Her şey bir kenara film, tam Bollywood kafasında. Müzikal anlamda türünü sevenlerin ilgisini çeker. Göz kamaştırıcı dans numaraları ve sevimli notalar, tam olarak Aladdin’i tanımlamaya yetiyor. Alan Menken ve rahmetli Howard Ashman’ın çok sevilen şarkıları yenilenen filmden tekrar beslenmeyi başarmış ve yeni bir parça ile Jasmine’e parlaması için kendi kararlılığının hatırasını vermiş. Bu da çizgi filmden farklı olarak, birkaç sahnenin varlığına da hazır olmalısınız demek. Yine de Scott’un etkileyici vokali bir yana, Guy Ritchie’nin sunumu bir yana. Scott Weinger, her türlü ezer.
Son olarak tabii bir de Cin’imize hayat veren Will Smith var. Robin Williams’ın bayrağını taşımak hiç kolay iş değil. Will Smith’in özellikle mavi teni ve at kuyruğu saçını barındıran fotoğraflarının yayınlanmasının ardından, ortalık bayağı karışmıştı. Smith, kendi rolünü oynarken elinden geleni yapmış ancak Cin’e aşık olduğumuz ilk andaki sihri yakalamayı tam olarak başaramamış. Smith’i beğeniyorsanız, onun kendi mimikleriyle harmanlanan “You ain’t never had a friend like me” gibi parçaları hoşunuza gidecektir. Eğer çizgi filmdeki etkiyi bekliyorsanız, hayal kırıklığına uğrayabilirsiniz.

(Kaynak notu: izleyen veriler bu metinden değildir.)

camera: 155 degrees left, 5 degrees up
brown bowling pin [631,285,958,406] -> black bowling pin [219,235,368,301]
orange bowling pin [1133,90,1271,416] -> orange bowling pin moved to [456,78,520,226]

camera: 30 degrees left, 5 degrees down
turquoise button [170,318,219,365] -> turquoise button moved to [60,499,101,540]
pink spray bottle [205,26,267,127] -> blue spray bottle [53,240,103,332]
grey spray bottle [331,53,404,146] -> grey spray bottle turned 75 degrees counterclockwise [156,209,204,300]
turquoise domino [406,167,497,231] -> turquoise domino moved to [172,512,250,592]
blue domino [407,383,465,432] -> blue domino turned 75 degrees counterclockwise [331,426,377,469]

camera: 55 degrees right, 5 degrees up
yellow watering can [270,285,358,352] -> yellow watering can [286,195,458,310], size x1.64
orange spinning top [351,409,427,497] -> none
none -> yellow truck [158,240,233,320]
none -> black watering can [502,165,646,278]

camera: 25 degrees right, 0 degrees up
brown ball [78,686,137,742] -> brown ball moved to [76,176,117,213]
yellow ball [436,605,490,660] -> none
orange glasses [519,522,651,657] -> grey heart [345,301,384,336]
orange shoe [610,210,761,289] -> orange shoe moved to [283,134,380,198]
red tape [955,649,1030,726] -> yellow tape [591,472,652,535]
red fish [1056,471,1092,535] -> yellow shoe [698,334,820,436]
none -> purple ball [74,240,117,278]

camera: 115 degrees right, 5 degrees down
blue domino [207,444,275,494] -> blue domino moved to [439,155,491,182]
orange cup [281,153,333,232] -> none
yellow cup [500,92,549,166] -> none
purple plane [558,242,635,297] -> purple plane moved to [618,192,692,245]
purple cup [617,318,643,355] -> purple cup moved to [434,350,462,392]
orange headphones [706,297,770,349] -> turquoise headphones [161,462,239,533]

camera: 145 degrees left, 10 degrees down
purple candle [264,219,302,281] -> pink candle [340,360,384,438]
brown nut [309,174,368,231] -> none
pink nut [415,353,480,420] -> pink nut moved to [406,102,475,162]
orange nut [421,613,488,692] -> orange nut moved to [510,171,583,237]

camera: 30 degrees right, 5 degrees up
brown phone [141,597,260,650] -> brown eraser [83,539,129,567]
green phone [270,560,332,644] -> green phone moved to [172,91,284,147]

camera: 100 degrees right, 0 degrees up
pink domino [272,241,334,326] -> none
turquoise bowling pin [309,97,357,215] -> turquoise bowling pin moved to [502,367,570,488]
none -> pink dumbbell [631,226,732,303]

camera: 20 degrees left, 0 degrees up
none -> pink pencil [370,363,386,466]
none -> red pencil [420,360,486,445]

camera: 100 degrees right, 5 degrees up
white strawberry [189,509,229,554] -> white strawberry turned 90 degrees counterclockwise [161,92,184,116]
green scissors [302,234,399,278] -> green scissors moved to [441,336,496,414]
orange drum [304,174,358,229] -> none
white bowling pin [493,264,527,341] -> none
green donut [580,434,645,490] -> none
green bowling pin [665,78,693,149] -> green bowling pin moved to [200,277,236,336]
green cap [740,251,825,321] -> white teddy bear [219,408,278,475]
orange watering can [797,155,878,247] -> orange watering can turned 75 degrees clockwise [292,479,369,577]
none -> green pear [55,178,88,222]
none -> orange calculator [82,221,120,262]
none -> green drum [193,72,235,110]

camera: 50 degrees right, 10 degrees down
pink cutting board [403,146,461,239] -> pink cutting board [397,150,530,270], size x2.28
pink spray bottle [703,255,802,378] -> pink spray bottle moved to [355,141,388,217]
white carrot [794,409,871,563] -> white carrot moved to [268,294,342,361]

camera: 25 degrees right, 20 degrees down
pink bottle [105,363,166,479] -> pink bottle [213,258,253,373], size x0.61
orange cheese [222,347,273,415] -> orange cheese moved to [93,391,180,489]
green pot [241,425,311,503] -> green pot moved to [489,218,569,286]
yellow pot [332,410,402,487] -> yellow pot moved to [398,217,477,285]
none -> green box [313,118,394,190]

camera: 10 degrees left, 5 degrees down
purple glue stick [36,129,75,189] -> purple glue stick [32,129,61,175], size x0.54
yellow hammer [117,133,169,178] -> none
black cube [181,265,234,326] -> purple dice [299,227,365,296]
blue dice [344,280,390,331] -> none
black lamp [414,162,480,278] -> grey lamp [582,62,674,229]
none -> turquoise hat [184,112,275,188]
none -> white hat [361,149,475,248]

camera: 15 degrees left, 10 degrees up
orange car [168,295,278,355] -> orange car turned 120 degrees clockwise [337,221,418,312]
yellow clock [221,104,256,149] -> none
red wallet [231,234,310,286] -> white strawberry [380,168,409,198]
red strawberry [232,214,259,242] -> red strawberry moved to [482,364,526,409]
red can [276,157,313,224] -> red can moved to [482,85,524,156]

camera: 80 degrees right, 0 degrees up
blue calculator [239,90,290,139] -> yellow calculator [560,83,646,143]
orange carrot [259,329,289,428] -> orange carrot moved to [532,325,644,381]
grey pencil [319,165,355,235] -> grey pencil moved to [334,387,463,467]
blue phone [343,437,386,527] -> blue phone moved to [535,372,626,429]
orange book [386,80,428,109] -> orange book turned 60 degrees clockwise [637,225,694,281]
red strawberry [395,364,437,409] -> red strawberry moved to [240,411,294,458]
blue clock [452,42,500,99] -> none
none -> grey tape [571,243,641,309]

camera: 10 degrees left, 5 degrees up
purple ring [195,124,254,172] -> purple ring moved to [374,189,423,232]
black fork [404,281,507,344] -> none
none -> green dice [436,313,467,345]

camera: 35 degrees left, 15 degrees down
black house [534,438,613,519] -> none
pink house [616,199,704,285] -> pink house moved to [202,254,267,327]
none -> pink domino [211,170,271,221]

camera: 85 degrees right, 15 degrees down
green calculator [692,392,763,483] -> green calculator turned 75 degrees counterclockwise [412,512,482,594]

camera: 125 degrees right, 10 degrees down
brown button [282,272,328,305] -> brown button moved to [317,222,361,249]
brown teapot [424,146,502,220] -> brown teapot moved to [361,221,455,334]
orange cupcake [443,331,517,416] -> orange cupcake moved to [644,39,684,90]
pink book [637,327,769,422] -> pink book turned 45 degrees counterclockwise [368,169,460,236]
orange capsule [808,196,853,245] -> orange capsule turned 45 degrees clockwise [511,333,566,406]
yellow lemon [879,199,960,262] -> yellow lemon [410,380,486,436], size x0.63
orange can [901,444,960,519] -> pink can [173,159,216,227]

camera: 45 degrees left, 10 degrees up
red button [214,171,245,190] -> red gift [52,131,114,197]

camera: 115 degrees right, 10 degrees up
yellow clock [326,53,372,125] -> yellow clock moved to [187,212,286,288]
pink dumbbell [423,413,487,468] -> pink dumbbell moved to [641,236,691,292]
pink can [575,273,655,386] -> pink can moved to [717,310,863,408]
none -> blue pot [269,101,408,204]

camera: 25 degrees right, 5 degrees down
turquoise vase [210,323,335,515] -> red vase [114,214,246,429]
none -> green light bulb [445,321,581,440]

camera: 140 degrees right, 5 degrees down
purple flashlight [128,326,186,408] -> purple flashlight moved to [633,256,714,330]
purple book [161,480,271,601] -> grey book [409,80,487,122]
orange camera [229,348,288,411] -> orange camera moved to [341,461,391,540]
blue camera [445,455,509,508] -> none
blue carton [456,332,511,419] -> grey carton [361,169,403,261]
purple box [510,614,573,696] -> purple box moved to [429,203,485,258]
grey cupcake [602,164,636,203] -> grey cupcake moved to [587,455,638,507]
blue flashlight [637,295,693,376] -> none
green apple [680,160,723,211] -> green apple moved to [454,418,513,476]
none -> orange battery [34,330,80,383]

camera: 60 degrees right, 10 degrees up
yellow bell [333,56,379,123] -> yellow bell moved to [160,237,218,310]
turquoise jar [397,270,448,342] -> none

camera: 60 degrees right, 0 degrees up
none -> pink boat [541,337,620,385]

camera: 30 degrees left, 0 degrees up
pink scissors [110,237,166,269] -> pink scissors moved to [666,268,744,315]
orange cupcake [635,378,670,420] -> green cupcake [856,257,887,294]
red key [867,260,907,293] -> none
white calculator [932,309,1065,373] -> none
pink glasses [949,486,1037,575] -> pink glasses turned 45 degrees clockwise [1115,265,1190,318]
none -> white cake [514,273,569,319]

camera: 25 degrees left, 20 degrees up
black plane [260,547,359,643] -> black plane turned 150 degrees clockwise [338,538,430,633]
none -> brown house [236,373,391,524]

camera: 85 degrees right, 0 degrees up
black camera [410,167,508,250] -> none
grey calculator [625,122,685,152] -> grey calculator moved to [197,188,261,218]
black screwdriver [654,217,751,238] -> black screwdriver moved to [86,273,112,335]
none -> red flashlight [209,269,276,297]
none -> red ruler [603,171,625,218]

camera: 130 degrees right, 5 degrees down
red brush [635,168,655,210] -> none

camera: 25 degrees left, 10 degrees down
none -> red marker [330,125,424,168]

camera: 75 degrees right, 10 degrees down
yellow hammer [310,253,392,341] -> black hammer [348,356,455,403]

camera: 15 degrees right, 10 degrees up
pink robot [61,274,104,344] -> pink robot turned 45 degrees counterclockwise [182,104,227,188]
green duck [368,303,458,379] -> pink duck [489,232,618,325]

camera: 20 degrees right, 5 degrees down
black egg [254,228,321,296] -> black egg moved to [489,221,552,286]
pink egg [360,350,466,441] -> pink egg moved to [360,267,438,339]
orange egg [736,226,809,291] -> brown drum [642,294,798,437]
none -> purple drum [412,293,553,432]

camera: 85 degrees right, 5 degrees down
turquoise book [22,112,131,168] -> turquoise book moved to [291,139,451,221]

Orta şeker kıvamında ilerleyen film, sonunu bilmenize rağmen birkaç değişikliğe sahip. Bu değişiklikler sonucu değiştirmiyor, sadece biraz daha farklı bakış açısı yansıtıyor. Film için yazabileceğim en temiz yorum, tam olamamış ama en azından sevimli.